● **Task details**: Repeat every entry word for word, skipping the pictures.

Stored items
- Opening Delimiter -

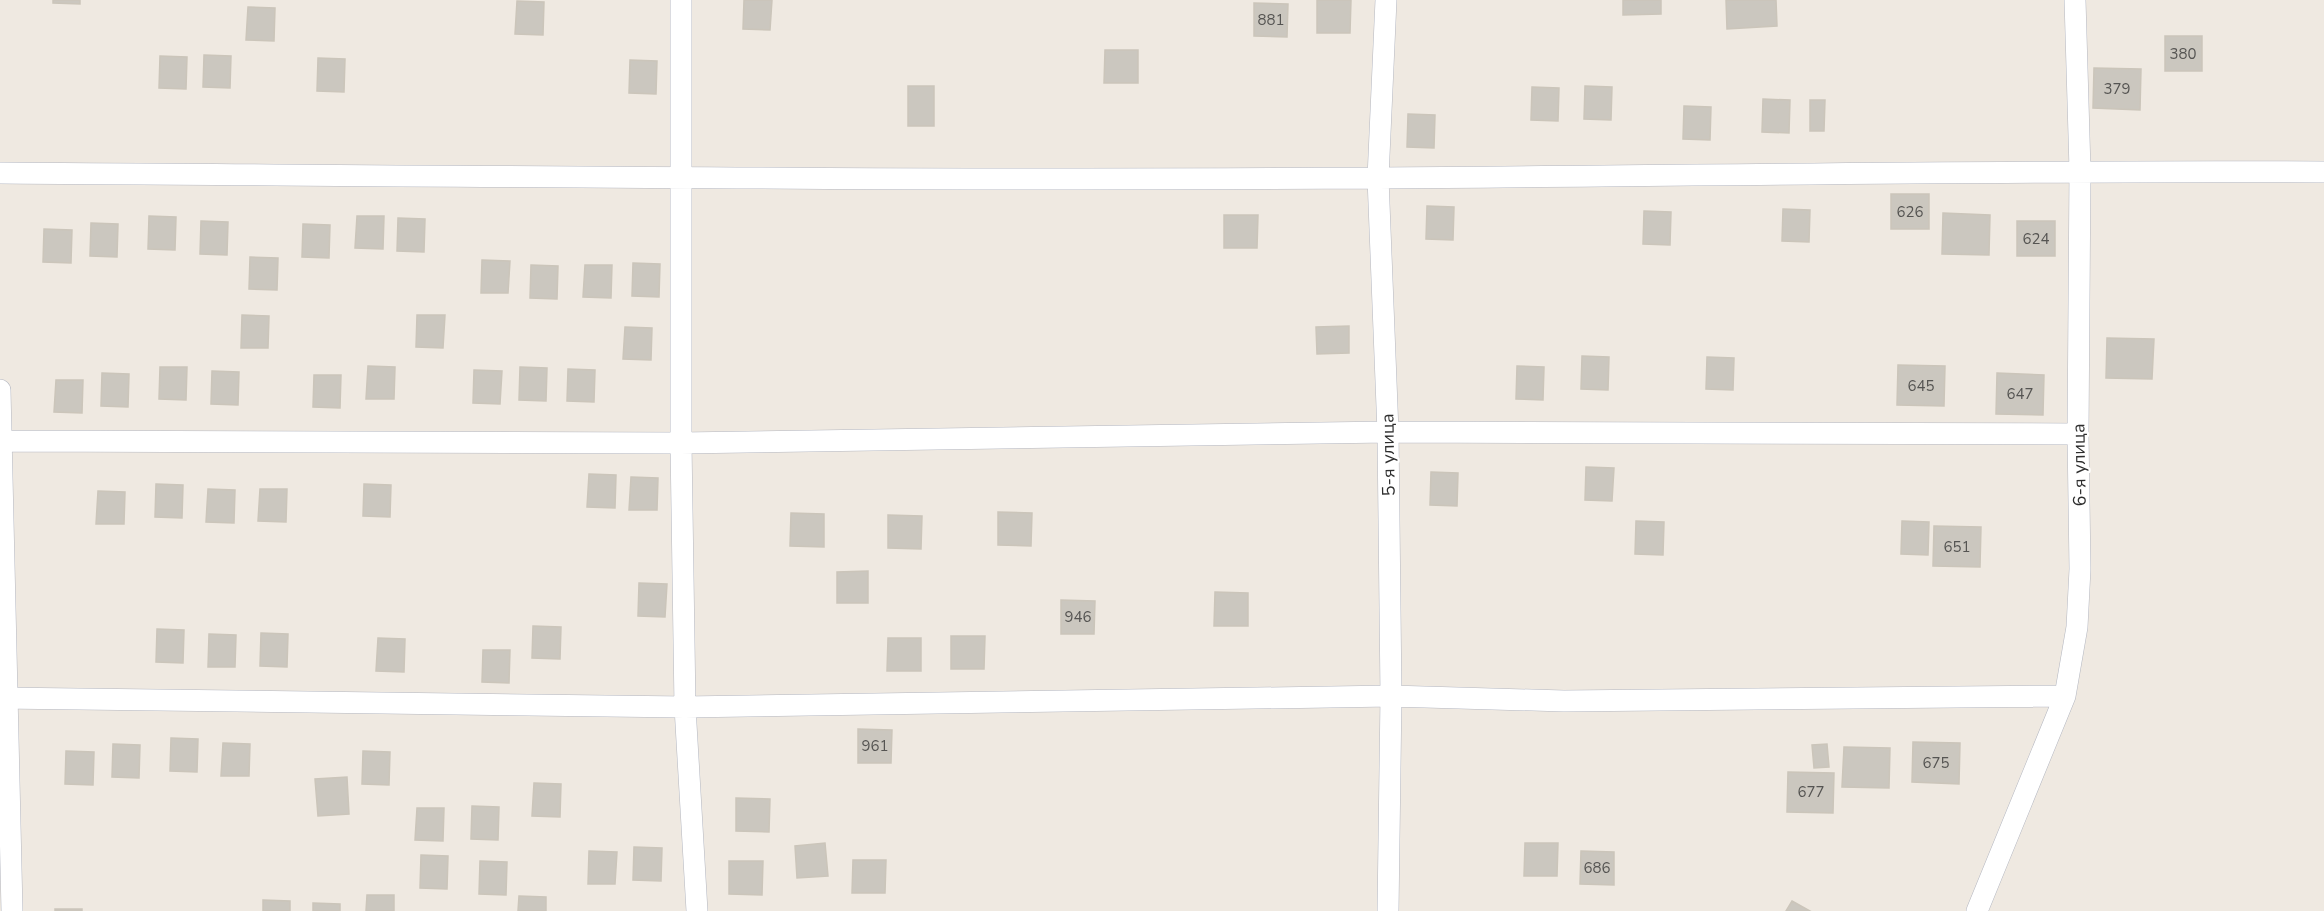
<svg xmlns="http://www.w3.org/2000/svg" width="2324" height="911" viewBox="0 0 2324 911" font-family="'Nunito Sans',sans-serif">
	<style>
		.building { fill: #cbc7bf; stroke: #cbc5ba; stroke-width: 1.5 }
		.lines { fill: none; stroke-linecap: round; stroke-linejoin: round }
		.street-casing { stroke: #b4b7c1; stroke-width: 22 }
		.street { stroke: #fff; stroke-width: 21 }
		.labels { text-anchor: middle; stroke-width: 4.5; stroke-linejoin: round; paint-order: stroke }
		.number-label { font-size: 15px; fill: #555452 }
		.street-label { font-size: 18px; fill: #2e2e2e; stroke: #fff }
	</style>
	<rect width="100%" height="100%" fill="#efe9e1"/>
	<path class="building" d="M53 0H80V4L53 3Z
		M744 0H772L770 30 743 29Z
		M1317 0H1351L1350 33H1317Z
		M1623 0H1661V14L1623 15Z
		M1726 0H1776L1777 26 1727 29Z
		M517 1 544 2 543 35 515 34Z
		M1254 3 1288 4 1287 37 1254 36Z
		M248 7 275 8 274 41 246 40Z
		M2165 36H2202V71H2165Z
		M1105 50H1138V83H1104Z
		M204 55 231 56 230 88 203 87Z
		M160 56 187 57 186 89 159 88Z
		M318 58 345 59 344 92 317 91Z
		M630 60 657 61 656 94 629 93Z
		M2094 68 2141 69 2140 110 2093 108Z
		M908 86H934V126H908Z
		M1585 86 1612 87 1611 120 1584 119Z
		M1532 87 1559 88 1558 121 1531 120Z
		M1763 99 1790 100 1789 133 1762 132Z
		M1810 100H1825L1824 131H1810Z
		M1684 106 1711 107 1710 140 1683 139Z
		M1408 114 1435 115 1434 148 1407 147Z
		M1891 194H1929V229H1891Z
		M1427 206 1454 207 1453 240 1426 239Z
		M1783 209 1810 210 1809 242 1782 241Z
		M1644 211 1671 212 1670 245 1643 244Z
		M1943 213 1990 215 1989 255 1942 254Z
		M1224 215H1258L1257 248H1224Z
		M149 216 176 217 175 250 148 249Z
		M357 216H384L383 249 355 248Z
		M398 218 425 219 424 252 397 251Z
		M201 221 228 222 227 255 200 254Z
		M2017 221H2055V256H2017Z
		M91 223 118 224 117 257 90 256Z
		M303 224 330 225 329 258 302 257Z
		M44 229 72 230 71 263 43 262Z
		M250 257 278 258 277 290 249 289Z
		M482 260 510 261 508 293H481Z
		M633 263 660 264 659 297 632 296Z
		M531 265 558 266 557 299 530 298Z
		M585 265H612L611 298 583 297Z
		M242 315 269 316 268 348H241Z
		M417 315H445L443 348 416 347Z
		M1349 326V353L1317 354 1316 327Z
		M625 327 652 328 651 360 623 359Z
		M2107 338 2154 339 2152 379 2106 378Z
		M1582 356 1609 357 1608 390 1581 389Z
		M1707 357 1734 358 1733 390 1706 389Z
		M1898 365 1945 366 1944 406 1897 405Z
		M368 366 395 367 394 399H366Z
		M1517 366 1544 367 1543 400 1516 399Z
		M160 367H187L186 400 159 399Z
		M520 367 547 368 546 401 519 400Z
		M568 369 595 370 594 402 567 401Z
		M474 370 502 371 500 404 473 403Z
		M212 371 239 372 238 405 211 404Z
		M102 373 129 374 128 407 101 406Z
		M1997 373 2044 375 2043 415 1996 414Z
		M314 375H341L340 408 313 407Z
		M56 380H83L82 413 54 412Z
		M1586 467 1614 468 1612 501 1585 500Z
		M1431 472 1458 473 1457 506 1430 505Z
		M589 474 616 475 615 508 587 507Z
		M631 477 658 478 657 510H629Z
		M156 484 183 485 182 518 155 517Z
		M364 484 391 485 390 517 363 516Z
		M208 489 235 490 234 523 206 522Z
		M260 489H287L286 522 258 521Z
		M98 491 125 492 124 524H96Z
		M998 512 1032 513 1031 546 998 545Z
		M791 513 824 514V547L790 546Z
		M888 515 922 516 921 549 888 548Z
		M1636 521 1664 522 1663 555 1635 554Z
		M1902 521 1929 522 1928 555 1901 554Z
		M1934 526 1981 527 1980 567 1933 566Z
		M868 571V603H837V572Z
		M639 583 667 584 665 617 638 616Z
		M1215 592 1248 593V626H1214Z
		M1061 600 1095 601 1094 634H1061Z
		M533 626 561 627 560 659 532 658Z
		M157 629 184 630 183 663 156 662Z
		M261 633 288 634 287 667 260 666Z
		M209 634 236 635 235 667H208Z
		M951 636H985L984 669H951Z
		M378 638 405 639 404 672 376 671Z
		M888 638H921V671H887Z
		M483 650H510L509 683 482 682Z
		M858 729 892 730 891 763H858Z
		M171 738 198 739 197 772 170 771Z
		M1913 742 1960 743 1959 784 1912 782Z
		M223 743 250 744 249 776H221Z
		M113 744 140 745 139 778 112 777Z
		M1827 744 1829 767 1814 768 1812 745Z
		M1844 747 1890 748 1889 788 1842 787Z
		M66 751 94 752 93 785 65 784Z
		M363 751 390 752 389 785 362 784Z
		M1788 772 1834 773 1833 813 1787 812Z
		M347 777 349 814 318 816 315 779Z
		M534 783 561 784 560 817 532 816Z
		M736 798 770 799 769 832 736 831Z
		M472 806 499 807 498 840 471 839Z
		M417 808H444L443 841 415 840Z
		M825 843 828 876 797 878 795 846Z
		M1525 843H1558L1557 876H1524Z
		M634 847 662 848 661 881 633 880Z
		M589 851 617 852 615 884H588Z
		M1581 851 1614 852V885L1580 884Z
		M421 855 448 856 447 889 420 888Z
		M853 860H886L885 893H852Z
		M480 861 507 862 506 895 479 894Z
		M729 861H763L762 895 729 894Z
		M367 895H394V911H366Z
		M519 896 546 897V911H518Z
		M263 900 290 901V911H263Z
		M1792 901 1810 911H1786Z
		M313 903 340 904V911H313Z
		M55 909H82V911H55Z"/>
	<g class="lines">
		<defs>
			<path id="street" d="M681 0V443L685 707 697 911
				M1386 0 1378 178 1388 432 1391 696 1388 911
				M0 173C459 176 919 181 1378 178 1693 176 2009 170 2324 172
				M0 390 12 911
				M0 441 681 443 1388 432 2078 434
				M0 698 685 707 1391 696 1564 701 2065 696
				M1977 911 2065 696 2077 627 2080 569 2078 434 2080 170 2075 0"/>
		</defs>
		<use href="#street" class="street-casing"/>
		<use href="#street" class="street"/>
	</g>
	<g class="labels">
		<g class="number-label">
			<text x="1271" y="25">881</text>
			<text x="2183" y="59">380</text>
			<text x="2117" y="94">379</text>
			<text x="1910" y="217">626</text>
			<text x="2036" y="244">624</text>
			<text x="1921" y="391">645</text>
			<text x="2020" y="399">647</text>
			<text x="1957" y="552">651</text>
			<text x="1078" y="622">946</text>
			<text x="875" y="751">961</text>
			<text x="1936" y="768">675</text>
			<text x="1811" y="797">677</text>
			<text x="1597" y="873">686</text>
		</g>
		<g class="street-label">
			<text transform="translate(1388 455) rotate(-91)" y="6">5-я улица</text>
			<text transform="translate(2079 465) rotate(-91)" y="6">6-я улица</text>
		</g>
	</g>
</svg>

- Closing Delimiter -

● **Result of this exercise**:
<svg xmlns="http://www.w3.org/2000/svg" width="2324" height="911" viewBox="0 0 2324 911" font-family="'Nunito Sans',sans-serif">
	<style>
		.building { fill: #cbc7bf; stroke: #cbc5ba; stroke-width: 1.5 }
		.lines { fill: none; stroke-linecap: round; stroke-linejoin: round }
		.street-casing { stroke: #b4b7c1; stroke-width: 22 }
		.street { stroke: #fff; stroke-width: 21 }
		.labels { text-anchor: middle; stroke-width: 4.5; stroke-linejoin: round; paint-order: stroke }
		.number-label { font-size: 15px; fill: #555452 }
		.street-label { font-size: 18px; fill: #2e2e2e; stroke: #fff }
	</style>
	<rect width="100%" height="100%" fill="#efe9e1"/>
	<path class="building" d="M53 0H80V4L53 3Z
		M744 0H772L770 30 743 29Z
		M1317 0H1351L1350 33H1317Z
		M1623 0H1661V14L1623 15Z
		M1726 0H1776L1777 26 1727 29Z
		M517 1 544 2 543 35 515 34Z
		M1254 3 1288 4 1287 37 1254 36Z
		M248 7 275 8 274 41 246 40Z
		M2165 36H2202V71H2165Z
		M1105 50H1138V83H1104Z
		M204 55 231 56 230 88 203 87Z
		M160 56 187 57 186 89 159 88Z
		M318 58 345 59 344 92 317 91Z
		M630 60 657 61 656 94 629 93Z
		M2094 68 2141 69 2140 110 2093 108Z
		M908 86H934V126H908Z
		M1585 86 1612 87 1611 120 1584 119Z
		M1532 87 1559 88 1558 121 1531 120Z
		M1763 99 1790 100 1789 133 1762 132Z
		M1810 100H1825L1824 131H1810Z
		M1684 106 1711 107 1710 140 1683 139Z
		M1408 114 1435 115 1434 148 1407 147Z
		M1891 194H1929V229H1891Z
		M1427 206 1454 207 1453 240 1426 239Z
		M1783 209 1810 210 1809 242 1782 241Z
		M1644 211 1671 212 1670 245 1643 244Z
		M1943 213 1990 215 1989 255 1942 254Z
		M1224 215H1258L1257 248H1224Z
		M149 216 176 217 175 250 148 249Z
		M357 216H384L383 249 355 248Z
		M398 218 425 219 424 252 397 251Z
		M201 221 228 222 227 255 200 254Z
		M2017 221H2055V256H2017Z
		M91 223 118 224 117 257 90 256Z
		M303 224 330 225 329 258 302 257Z
		M44 229 72 230 71 263 43 262Z
		M250 257 278 258 277 290 249 289Z
		M482 260 510 261 508 293H481Z
		M633 263 660 264 659 297 632 296Z
		M531 265 558 266 557 299 530 298Z
		M585 265H612L611 298 583 297Z
		M242 315 269 316 268 348H241Z
		M417 315H445L443 348 416 347Z
		M1349 326V353L1317 354 1316 327Z
		M625 327 652 328 651 360 623 359Z
		M2107 338 2154 339 2152 379 2106 378Z
		M1582 356 1609 357 1608 390 1581 389Z
		M1707 357 1734 358 1733 390 1706 389Z
		M1898 365 1945 366 1944 406 1897 405Z
		M368 366 395 367 394 399H366Z
		M1517 366 1544 367 1543 400 1516 399Z
		M160 367H187L186 400 159 399Z
		M520 367 547 368 546 401 519 400Z
		M568 369 595 370 594 402 567 401Z
		M474 370 502 371 500 404 473 403Z
		M212 371 239 372 238 405 211 404Z
		M102 373 129 374 128 407 101 406Z
		M1997 373 2044 375 2043 415 1996 414Z
		M314 375H341L340 408 313 407Z
		M56 380H83L82 413 54 412Z
		M1586 467 1614 468 1612 501 1585 500Z
		M1431 472 1458 473 1457 506 1430 505Z
		M589 474 616 475 615 508 587 507Z
		M631 477 658 478 657 510H629Z
		M156 484 183 485 182 518 155 517Z
		M364 484 391 485 390 517 363 516Z
		M208 489 235 490 234 523 206 522Z
		M260 489H287L286 522 258 521Z
		M98 491 125 492 124 524H96Z
		M998 512 1032 513 1031 546 998 545Z
		M791 513 824 514V547L790 546Z
		M888 515 922 516 921 549 888 548Z
		M1636 521 1664 522 1663 555 1635 554Z
		M1902 521 1929 522 1928 555 1901 554Z
		M1934 526 1981 527 1980 567 1933 566Z
		M868 571V603H837V572Z
		M639 583 667 584 665 617 638 616Z
		M1215 592 1248 593V626H1214Z
		M1061 600 1095 601 1094 634H1061Z
		M533 626 561 627 560 659 532 658Z
		M157 629 184 630 183 663 156 662Z
		M261 633 288 634 287 667 260 666Z
		M209 634 236 635 235 667H208Z
		M951 636H985L984 669H951Z
		M378 638 405 639 404 672 376 671Z
		M888 638H921V671H887Z
		M483 650H510L509 683 482 682Z
		M858 729 892 730 891 763H858Z
		M171 738 198 739 197 772 170 771Z
		M1913 742 1960 743 1959 784 1912 782Z
		M223 743 250 744 249 776H221Z
		M113 744 140 745 139 778 112 777Z
		M1827 744 1829 767 1814 768 1812 745Z
		M1844 747 1890 748 1889 788 1842 787Z
		M66 751 94 752 93 785 65 784Z
		M363 751 390 752 389 785 362 784Z
		M1788 772 1834 773 1833 813 1787 812Z
		M347 777 349 814 318 816 315 779Z
		M534 783 561 784 560 817 532 816Z
		M736 798 770 799 769 832 736 831Z
		M472 806 499 807 498 840 471 839Z
		M417 808H444L443 841 415 840Z
		M825 843 828 876 797 878 795 846Z
		M1525 843H1558L1557 876H1524Z
		M634 847 662 848 661 881 633 880Z
		M589 851 617 852 615 884H588Z
		M1581 851 1614 852V885L1580 884Z
		M421 855 448 856 447 889 420 888Z
		M853 860H886L885 893H852Z
		M480 861 507 862 506 895 479 894Z
		M729 861H763L762 895 729 894Z
		M367 895H394V911H366Z
		M519 896 546 897V911H518Z
		M263 900 290 901V911H263Z
		M1792 901 1810 911H1786Z
		M313 903 340 904V911H313Z
		M55 909H82V911H55Z"/>
	<g class="lines">
		<defs>
			<path id="street" d="M681 0V443L685 707 697 911
				M1386 0 1378 178 1388 432 1391 696 1388 911
				M0 173C459 176 919 181 1378 178 1693 176 2009 170 2324 172
				M0 390 12 911
				M0 441 681 443 1388 432 2078 434
				M0 698 685 707 1391 696 1564 701 2065 696
				M1977 911 2065 696 2077 627 2080 569 2078 434 2080 170 2075 0"/>
		</defs>
		<use href="#street" class="street-casing"/>
		<use href="#street" class="street"/>
	</g>
	<g class="labels">
		<g class="number-label">
			<text x="1271" y="25">881</text>
			<text x="2183" y="59">380</text>
			<text x="2117" y="94">379</text>
			<text x="1910" y="217">626</text>
			<text x="2036" y="244">624</text>
			<text x="1921" y="391">645</text>
			<text x="2020" y="399">647</text>
			<text x="1957" y="552">651</text>
			<text x="1078" y="622">946</text>
			<text x="875" y="751">961</text>
			<text x="1936" y="768">675</text>
			<text x="1811" y="797">677</text>
			<text x="1597" y="873">686</text>
		</g>
		<g class="street-label">
			<text transform="translate(1388 455) rotate(-91)" y="6">5-я улица</text>
			<text transform="translate(2079 465) rotate(-91)" y="6">6-я улица</text>
		</g>
	</g>
</svg>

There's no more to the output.